A. Everard (Music); P. Miller (Lab)  |  Jan 01, 2017
Yes, that Cyndi Lauper – just in case you’d dismissed her as a novelty act after ‘Girls Just Wanna Have Fun’, here she is, now in her 60s, goin’ country. Yee-haw, and all that, with not a sign of newer Americana genres here, but instead a series of cover versions of tracks going back to the 1950s, supported by a roster of guest artists. This could so easily have turned into a mawkish set of near-parodies, and as camp as Christmas, but Lauper’s heart is clearly in the right place, and the recording has all the signs of being a labour of love throughout, both musically and in the quality of the recording. It’s just on the right side of being a novelty record, and duets with Willie Nelson (‘Night Life’) and Vince Gill (‘You’re The Reason Our Kids Are Ugly’) work well enough; but the Alison Krauss harmonies blow Lauper out of the saddle on Dolly’s ‘Hard Candy Christmas’.

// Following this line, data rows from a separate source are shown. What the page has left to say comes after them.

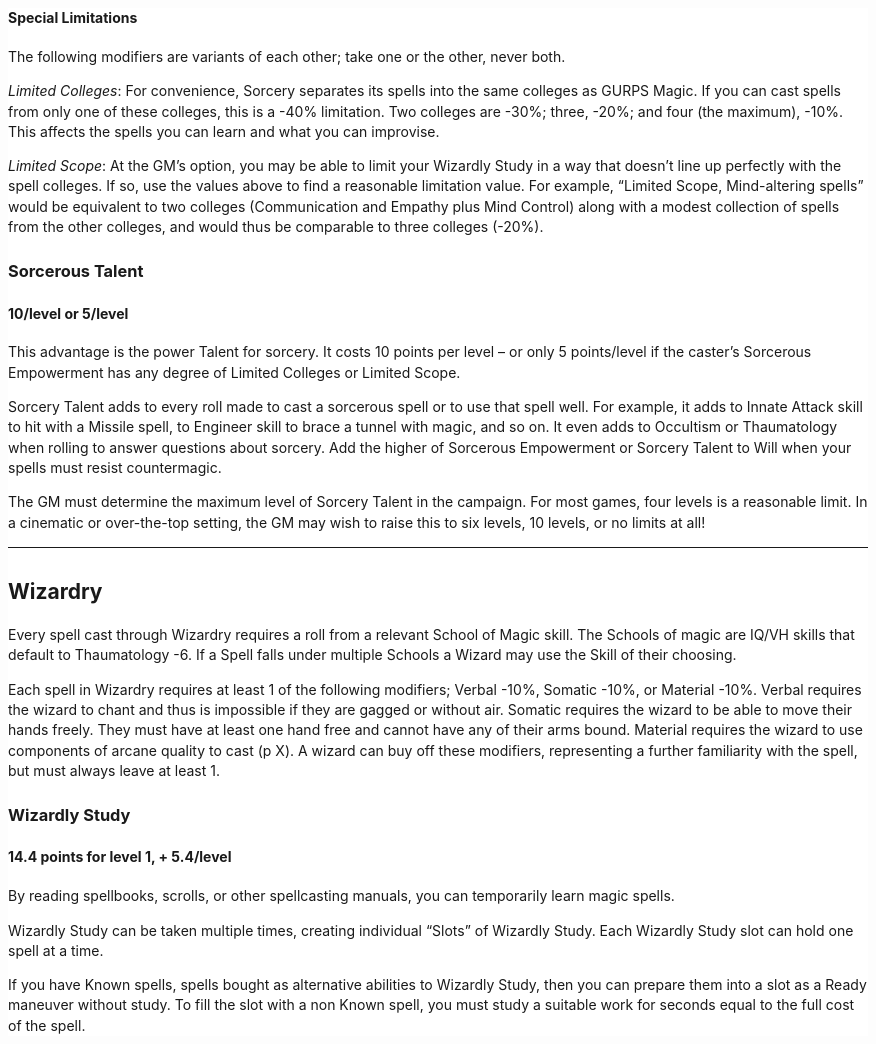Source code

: #### Special Limitations
The following modifiers are variants of each other; take one or the other, never both.

*Limited Colleges*: For convenience, Sorcery separates its spells into the same colleges as GURPS Magic. If you can cast spells from only one of these colleges, this is a -40% limitation. Two colleges are -30%; three, -20%; and four (the maximum), -10%. This affects the spells you can learn and what you can improvise.

*Limited Scope*: At the GM’s option, you may be able to limit your Wizardly Study in a way that doesn’t line up perfectly with the spell colleges. If so, use the values above to find a reasonable limitation value. For example, “Limited Scope, Mind-altering spells” would be equivalent to two colleges (Communication and Empathy plus Mind Control) along with a modest collection of spells from the other colleges, and would thus be comparable to three colleges (-20%).

### Sorcerous Talent
#### 10/level or 5/level
This advantage is the power Talent for sorcery. It costs 10 points per level – or only 5 points/level if the caster’s Sorcerous Empowerment has any degree of Limited Colleges or Limited Scope. 

Sorcery Talent adds to every roll made to cast a sorcerous spell or to use that spell well. For example, it adds to Innate Attack skill to hit with a Missile spell, to Engineer skill to brace a tunnel with magic, and so on. It even adds to Occultism or Thaumatology when rolling to answer questions about sorcery. Add the higher of Sorcerous Empowerment or Sorcery Talent to Will when your spells must resist countermagic.

The GM must determine the maximum level of Sorcery Talent in the campaign. For most games, four levels is a reasonable limit. In a cinematic or over-the-top setting, the GM may wish to raise this to six levels, 10 levels, or no limits at all!

---

## Wizardry

Every spell cast through Wizardry requires a roll from a relevant School of Magic skill. The Schools of magic are IQ/VH skills that default to Thaumatology -6. If a Spell falls under multiple Schools a Wizard may use the Skill of their choosing.

Each spell in Wizardry requires at least 1 of the following modifiers; Verbal -10%, Somatic -10%, or Material -10%. Verbal requires the wizard to chant and thus is impossible if they are gagged or without air. Somatic requires the wizard to be able to move their hands freely. They must have at least one hand free and cannot have any of their arms bound. Material requires the wizard to use components of arcane quality to cast (p X). A wizard can buy off these modifiers, representing a further familiarity with the spell, but must always leave at least 1.

### Wizardly Study
#### 14.4 points for level 1, + 5.4/level 
By reading spellbooks, scrolls, or other spellcasting manuals, you can temporarily learn magic spells.

Wizardly Study can be taken multiple times, creating individual “Slots” of Wizardly Study. Each Wizardly Study slot can hold one spell at a time. 

If you have Known spells, spells bought as alternative abilities to Wizardly Study, then you can prepare them into a slot as a Ready maneuver without study. To fill the slot with a non Known spell, you must study a suitable work for seconds equal to the full cost of the spell.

C. Breunig (Music); P. Miller (Lab)  |  Dec 01, 2016
Reviewed as an SACD in HFN Jul ’16, these are string orchestra transcriptions recorded at The Barbican (as DSD128 – might we hear this in the future?) on 26th April 2015. The Schubert Quartet was partly adapted by Mahler, and completed here by Donald Mitchell and David Matthews, while Shostakovich’s powerful Eighth was expanded, with the composer’s approval, by Rudol Barshai in 1974. It contains quotations from earlier works, from Tchaikovsky and the ‘DSCH’ motif. Such is the sensitivity of the 24 LSO string players that much of the intimacy of the Schubert prevails, and while I prefer the Shostakovich in its original form (we reviewed it herewith the Quatuor Debussy) the performance here has an admirably stark impact and presence in this dry acoustic setting.